*Written task*
Look for the string "danych" in the listing below and copy every line in which it appears.
Segment Start: Source data
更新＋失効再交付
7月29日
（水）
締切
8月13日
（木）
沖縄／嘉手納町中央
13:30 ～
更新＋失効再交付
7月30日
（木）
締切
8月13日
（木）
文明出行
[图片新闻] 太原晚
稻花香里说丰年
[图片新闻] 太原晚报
Segment End: Source data
Segment Start: Source data
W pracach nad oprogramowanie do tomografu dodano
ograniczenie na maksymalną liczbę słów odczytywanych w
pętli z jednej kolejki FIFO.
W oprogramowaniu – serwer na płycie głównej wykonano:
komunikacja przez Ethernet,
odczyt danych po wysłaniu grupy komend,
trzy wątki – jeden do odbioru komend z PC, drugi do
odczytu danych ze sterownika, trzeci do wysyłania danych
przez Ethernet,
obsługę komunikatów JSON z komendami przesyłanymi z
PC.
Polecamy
Segment End: Source data
Segment Start: Source data
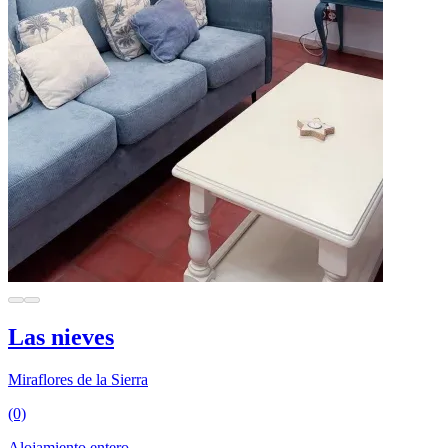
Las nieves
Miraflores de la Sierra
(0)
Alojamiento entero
Segment End: Source data
*Final answer*
odczyt danych po wysłaniu grupy komend,
odczytu danych ze sterownika, trzeci do wysyłania danych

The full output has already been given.